Licence
pour une Charogne cultivée
La sortie programmée du livre de Vanessa
Springora, Le consentement, a déclenché
une polémique sur l’acceptation des pratiques pédophiles de l’écrivain Gabriel
Matzneff. Ce dernier, alors qu’il présentait ses Amours décomposés dans l’émission « Apostrophe » de
Bernard Pivot, avait provoqué l’ire de Denise Bombardier, seule insurgée du
plateau contre les propos tenus dans le journal publié chez Gallimard. Effarée, la
journaliste canadienne avait tenté d’expliquer que la littérature ne pouvait pas
servir d’alibi à l’abus de pouvoir sur des enfants mineurs, enfants que le très respecté auteur raconte avoir sodomisés. Couvert des oripeaux de la littérature
française, le stupre de l’écrivain passait pour un détail amusant, la lubie d’un
génie hélas trop bien compris. Ceux qui se scandalisent aujourd’hui sur ce mélange
de manque de discernement, de snobisme, de machisme et de mauvaise foi, ceux
qui se scandalisent sur l’acceptation du scandale, sont-ils seulement choqués par
les propos nauséabonds que des soi-disant hommes de culture et de lettres tiennent
sans cessent dans les média, faisant des Noirs, des Arabes et des musulmans les
bouc-émissaires à piétiner ?
S’agissant de l’affaire Gabriel Matzneff, on explique
l’indulgence par le fait qu’à l’époque l’esthétique primait sur l’éthique.

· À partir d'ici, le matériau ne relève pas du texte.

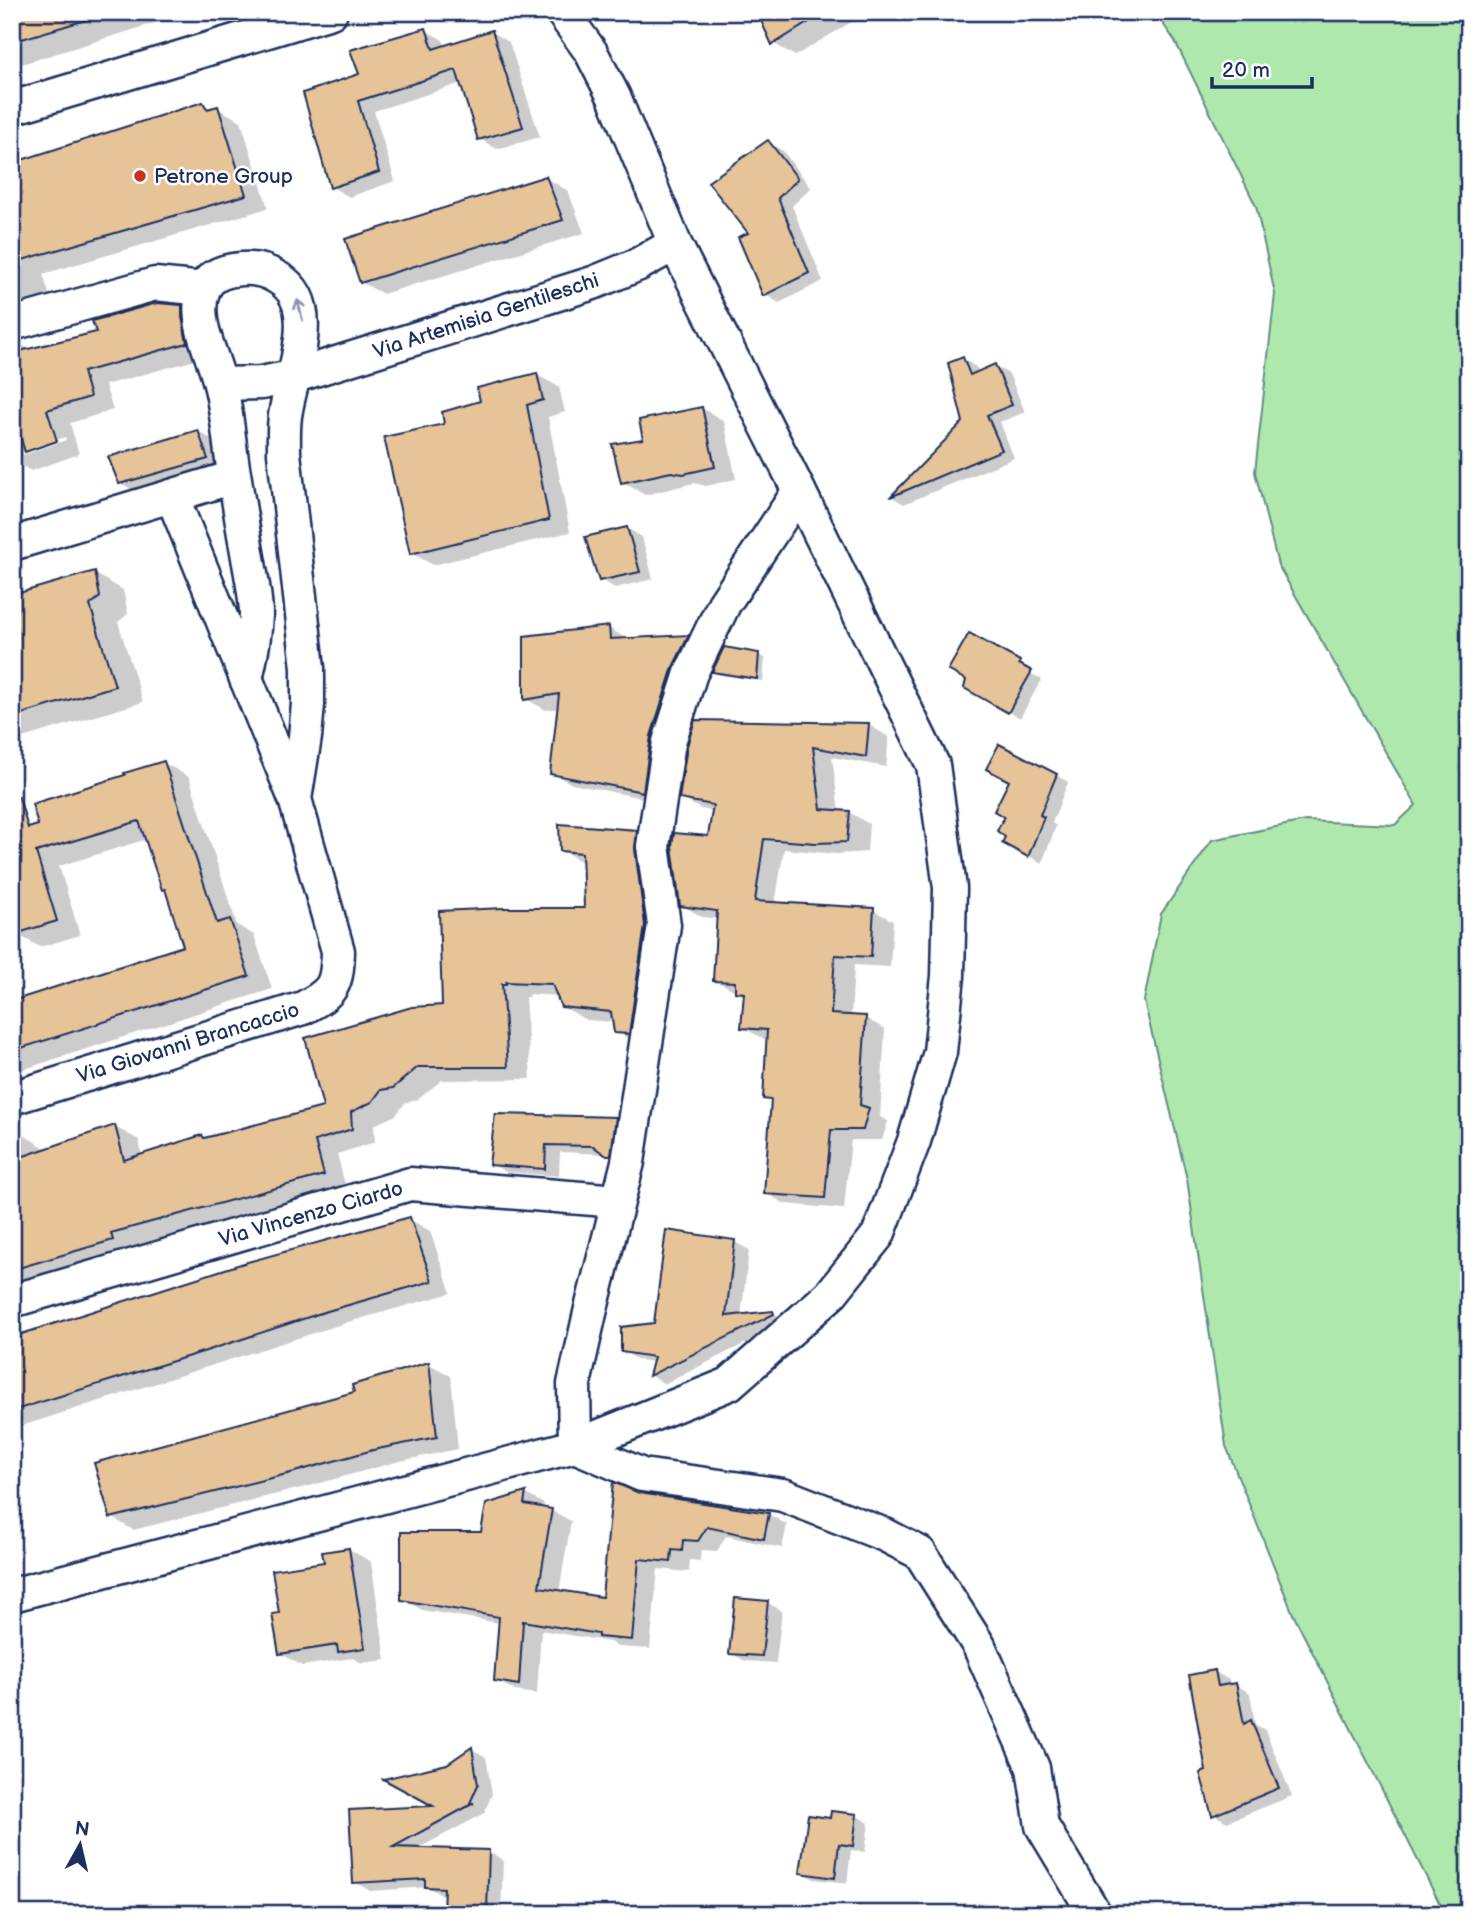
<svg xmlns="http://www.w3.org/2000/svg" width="1481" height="1926" font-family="'Balsamiq Sans',sans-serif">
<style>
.green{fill:#afe8ad;stroke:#658c86;stroke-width:2}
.shadow{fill:#0003;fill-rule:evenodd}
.building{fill:#e7c398;stroke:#1b2f5e;stroke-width:2}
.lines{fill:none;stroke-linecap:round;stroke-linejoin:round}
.street-casing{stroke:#1b2f5e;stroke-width:37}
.street{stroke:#fff;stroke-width:32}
.oneway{stroke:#8d97ae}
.poi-dot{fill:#c8321e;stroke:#fff;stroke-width:2.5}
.labels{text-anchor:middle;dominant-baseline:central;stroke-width:5;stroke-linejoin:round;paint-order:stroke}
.poi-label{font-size:21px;fill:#1b2f5e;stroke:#fff;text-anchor:start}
.street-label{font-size:21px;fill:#1b2f5e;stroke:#fff}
</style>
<rect width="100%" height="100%" fill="#fff"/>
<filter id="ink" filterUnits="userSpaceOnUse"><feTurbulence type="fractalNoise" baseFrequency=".0143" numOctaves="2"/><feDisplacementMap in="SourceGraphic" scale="14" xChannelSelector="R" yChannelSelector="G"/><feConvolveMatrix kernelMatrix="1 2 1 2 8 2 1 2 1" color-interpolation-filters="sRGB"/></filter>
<g filter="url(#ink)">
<path class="green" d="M1155,12H1469V1914H1445L1293,1614L1226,1446L1187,1179L1144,1001L1161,914L1212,840L1305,821L1395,825L1416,805L1278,565L1255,472L1275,294L1256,206L1175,41Z"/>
<g class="shadow">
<path d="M12,12H191L12,67Z"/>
<path d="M643,12H659L650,16Z"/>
<path d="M759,12H850L853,21L795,56L773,43Z"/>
<path d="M425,30L443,40L445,46L492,32L509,42L540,137L497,149L480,139L462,83L374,111L395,181L349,197L332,187L361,75Z"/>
<path d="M203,104L213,109L217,108L241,121L268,208L43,274L54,310L17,334V343L31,350L98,334L182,307L205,320L210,356L105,385L113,410L70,423L79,454L31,471L12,460V153L21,158L22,162ZM65,437L66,440L23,455V451Z"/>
<path d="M769,142L783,151L811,188L792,206L823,281L779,303L764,294L750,234Z"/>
<path d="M546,178L568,191L584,233L383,294L361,282Z"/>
<path d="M963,359L976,367L979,373L995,366L1009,374L1025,412L1000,422L1014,458L904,504L892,497L965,423Z"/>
<path d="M537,375L559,387L565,412L548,417L570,532L433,565L411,553L446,425L482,402Z"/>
<path d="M702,408L724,421L736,479L706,486L694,483L645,495L623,482L645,440Z"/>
<path d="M198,431L213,440L222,467L135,491L120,483Z"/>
<path d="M627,528L642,537L653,579L615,588L601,580Z"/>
<path d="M94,573L123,590L128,614L118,622L143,702L12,741V597Z"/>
<path d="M609,628L629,640L688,637L707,648L662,802L572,784L552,773L559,708L546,710L526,699Z"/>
<path d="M969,635L1031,669L1029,673L1042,679L1020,718L966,687Z"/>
<path d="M758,655L765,658L763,681L720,675L714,672Z"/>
<path d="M697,722L869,725L889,737L886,767L832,757L839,812H849L869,824L867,852L836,854L784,849L775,904L873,910L893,921L890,967L854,965L851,1017L865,1018L885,1029L880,1117L888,1121L882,1140H851L844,1209L785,1204L766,1193L773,1103L765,1098L769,1039H763L743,1027L745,996L715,980L718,919L702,917L682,905L710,838L713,811L701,809L681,798Z"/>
<path d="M164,763L189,777L237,925L254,935L272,989L12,1073V1002L185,947L168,892L163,889L147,839L59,866L80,935L40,947L15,933L40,826Z"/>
<path d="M1056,775L1068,782L1052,823L1056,826L1042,863L1017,850L1007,837L1006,816L1011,781Z"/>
<path d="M636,832L660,845L639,1045L616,1031L614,1022L586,1020L562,1006L559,996L529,994V997H525L531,1079L442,1080L417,1100L405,1103L396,1115L374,1125L375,1142L337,1154L346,1188L134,1246L135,1253L12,1289V1137L22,1134L45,1148L46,1150L115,1127L139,1140L142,1156L202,1137L207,1139L325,1108L444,1006L586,910L584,863L561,850Z"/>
<path d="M616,1119L630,1127L621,1162L607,1154L560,1152L559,1176L506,1172L491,1164Z"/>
<path d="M409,1219L430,1231L451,1293L345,1323L12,1429V1339Z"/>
<path d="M735,1242L749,1250L741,1316L772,1312L787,1322L665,1384L651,1376L654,1362L638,1360L623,1351L655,1325Z"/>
<path d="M429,1364L451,1376L458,1449L396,1462L313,1485L133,1530L111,1517L357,1393Z"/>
<path d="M526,1494L544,1504L543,1509L552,1511L571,1521L559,1592L603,1599L639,1495L769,1514L787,1525L782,1548L726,1536L717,1551L701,1550L700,1561L690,1560L689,1572L658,1569L650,1649L618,1647L610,1642L541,1630L537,1694L515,1691L496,1680L500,1623L422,1610L403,1599L483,1534L488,1505Z"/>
<path d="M349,1549L371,1562L386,1660L362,1663L352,1658L302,1666L280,1653L281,1614L326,1563Z"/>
<path d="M768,1603L782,1611L776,1663L745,1661L731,1653Z"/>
<path d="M1215,1672L1229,1680L1230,1686L1236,1685L1250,1693L1255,1724L1265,1730L1292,1796L1227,1822L1213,1814L1208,1772Z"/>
<path d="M472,1749L486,1757L492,1794L485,1811L487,1812L417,1849L488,1852L503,1860L501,1914H452L444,1909L445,1895H441L428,1887L370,1891L355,1882L351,1812L438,1807L447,1765Z"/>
<path d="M857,1816L869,1823L865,1852L851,1850L847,1883L814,1879L802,1872L832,1820Z"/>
</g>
<g class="building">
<path d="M12,12H88L89,19L12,42Z"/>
<path d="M757,12H825L772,45Z"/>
<path d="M426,28L433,49L492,30L523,127L478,140L456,70L358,101L379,172L330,188L303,93L359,74L350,50Z"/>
<path d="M203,102L207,109L218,106L246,195L12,263V163Z"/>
<path d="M768,140L798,179L778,198L809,273L763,296L738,237L748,233L708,182Z"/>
<path d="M546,176L563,220L360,283L345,239Z"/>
<path d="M157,303L182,305V317L187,343L83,372L90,397L47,410L57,441L25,452L12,409V353L96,332L92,321Z"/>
<path d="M963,357L970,375L995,364L1012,405L987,415L1002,450L890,497L963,422L948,363Z"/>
<path d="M537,373L543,400L527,405L549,520L410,554L384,437L444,424L442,412L480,401L477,388Z"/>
<path d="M702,407L715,467L683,474L671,472L621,483L612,444L643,439L639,420Z"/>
<path d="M198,430L208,459L119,484L108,457Z"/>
<path d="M627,527L640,572L599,581L585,537Z"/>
<path d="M95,571L100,597L90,605L115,686L12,717V595Z"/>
<path d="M609,626L610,639L689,635L673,667L651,736L643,792L550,774L559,694L524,700V636Z"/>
<path d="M969,633L1020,661L1019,664L1032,671L1008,713L964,688L966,680L948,670Z"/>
<path d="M724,647L759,653L757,679L712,672Z"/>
<path d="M695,720L869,723L866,757L813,747L821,809L850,811L847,842L815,843L764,839L755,901L874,908L871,957L835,955L831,1014L866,1016L860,1105L869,1108L863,1130H831L825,1198L764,1194L771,1100L763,1099L767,1030L741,1028L744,993L735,992V982L713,981L717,911L680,906L672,846L674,833L708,836L713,805L679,799L687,746Z"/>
<path d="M999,744L1057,774L1040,815L1044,817L1028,857L1002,843L1005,837L997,831L1004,817L994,811L1009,781L986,769Z"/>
<path d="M164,761L217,923L230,919L249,976L12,1051V1001L183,946L165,889L162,890L139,821L36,852L57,921L12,935V798L19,797L28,828L38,825L32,804L125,775L124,773Z"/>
<path d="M559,824L637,830L635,849L645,925L629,1034L614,1033L611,1012L561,1007L552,984L506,982V984H502L508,1067H418L393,1088L381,1090L372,1102L351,1112L352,1129L315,1141L324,1175L111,1233L113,1240L12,1270V1160L115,1125L124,1160L202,1135L204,1138L323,1107L305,1038L412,1007L442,1005L439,911L504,908H584L582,853L560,851Z"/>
<path d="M495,1114L616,1117L611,1155H605L593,1146L546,1145L545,1169L489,1165Z"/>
<path d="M410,1217L432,1281L324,1312L209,1350L12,1411V1337L244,1263Z"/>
<path d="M666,1230L735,1240L726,1316L773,1311L774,1314L649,1376L654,1357L621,1352V1327L654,1323Z"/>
<path d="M429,1362L437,1437L373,1450L291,1473L110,1518L94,1463L354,1392L352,1385Z"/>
<path d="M613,1482L639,1493L769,1513L764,1539L707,1527L698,1541L683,1540L682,1551L672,1550L671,1562L639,1559L632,1640L598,1637V1634L523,1621L519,1685L494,1681L499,1617L401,1600V1532H481L486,1504L526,1492L524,1504L552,1509L539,1587L602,1597Z"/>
<path d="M349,1548L365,1648L338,1652L337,1645L279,1654L272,1614L279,1613L272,1570L324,1562L322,1552Z"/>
<path d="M735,1598L768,1601L762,1656L729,1654Z"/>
<path d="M1215,1670L1218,1686L1236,1683L1244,1724L1251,1720L1279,1788L1212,1816L1200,1773L1206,1771L1189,1675Z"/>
<path d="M472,1747L478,1785L470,1803H474L393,1847L489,1850L487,1911L443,1910L444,1888L425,1887V1879L353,1883L349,1810L433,1806L383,1779L447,1764Z"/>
<path d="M831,1811L857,1814L853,1846L839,1844L835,1878L800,1873L808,1815L830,1818Z"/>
</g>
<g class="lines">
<defs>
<g id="street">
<path d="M12,108L331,12"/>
<path d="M12,324L155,284L204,289"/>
<path d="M221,384L261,383L292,377L593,283L637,265L675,244"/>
<path d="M799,491L724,604L691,673L669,742L653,846L664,925L628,1162L590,1313L574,1384L575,1446L642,1475L783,1495L885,1535L920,1553L979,1646L1033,1768L1042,1826L1095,1914"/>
<path d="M12,544L234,477"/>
<path d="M246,679C251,658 255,637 256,615C256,598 252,580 249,563C244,535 239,507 235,479C229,447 228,414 220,384C213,354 193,322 203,291C209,274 227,270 242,269C255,268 267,271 278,278C322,303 293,370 286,410C283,424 284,438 284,453L308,668V704L305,737L295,799"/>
<path d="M12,1098L303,1008C334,992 337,985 338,951L295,799L172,496"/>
<path d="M12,1301L410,1184L618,1201"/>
<path d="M12,1595L575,1446L729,1384L830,1295L878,1235L914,1141L940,1052L948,976L950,888L933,765L799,491L675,244L614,97L591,52L562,12"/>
</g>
</defs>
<use href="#street" class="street-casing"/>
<use href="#street" class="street"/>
</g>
<defs><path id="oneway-shaft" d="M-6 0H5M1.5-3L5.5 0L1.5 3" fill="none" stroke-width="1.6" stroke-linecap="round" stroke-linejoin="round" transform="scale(1.75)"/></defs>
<use class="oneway" href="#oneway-shaft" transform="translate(300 310) rotate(-104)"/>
</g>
<circle class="poi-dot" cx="140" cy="176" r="7"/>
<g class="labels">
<g class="poi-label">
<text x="154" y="176">Petrone Group</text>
</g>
<g class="street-label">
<text transform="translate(486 316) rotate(-18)">Via Artemisia Gentileschi</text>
<text transform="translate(188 1043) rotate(-17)">Via Giovanni Brancaccio</text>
<text transform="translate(311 1214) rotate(-16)">Via Vincenzo Ciardo</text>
</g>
</g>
<rect width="1481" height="1926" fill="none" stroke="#fff" stroke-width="42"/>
<rect x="21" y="21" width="1439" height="1884" fill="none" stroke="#1b2f5e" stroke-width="2.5" filter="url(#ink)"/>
<g transform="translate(80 1845) rotate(8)" stroke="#ffffff" stroke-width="5" paint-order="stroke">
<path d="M0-5L12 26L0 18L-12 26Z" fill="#1b2f5e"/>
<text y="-10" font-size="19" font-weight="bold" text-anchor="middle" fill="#1b2f5e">N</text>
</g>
<path d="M1212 77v10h100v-10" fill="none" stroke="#1b2f5e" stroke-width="3.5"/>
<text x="1222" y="77" font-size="21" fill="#1b2f5e" stroke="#ffffff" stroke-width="5" paint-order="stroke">20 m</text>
</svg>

Si Gabriel
Matzneff avait été noir ou arabe, la littérature aurait-elle servi de caution à
l’abjection ? Comme à l’époque de l’émission de Pivot, le scandale est toujours
là avec son lot de cécité pratique, de silences coupables, d’arrangements mesquins
et de lâches compromissions. Quand, à des personnes appartenant à tel rang
social ou à telle catégorie raciale, on attribue des licences à l’indignité,
c’est l'impunité qu'on instaure et le massacre de l’Homme qu’on prépare. La licence pour la charogne
cultivée ou inculte ensemence l’ère de la civilisation décomposée.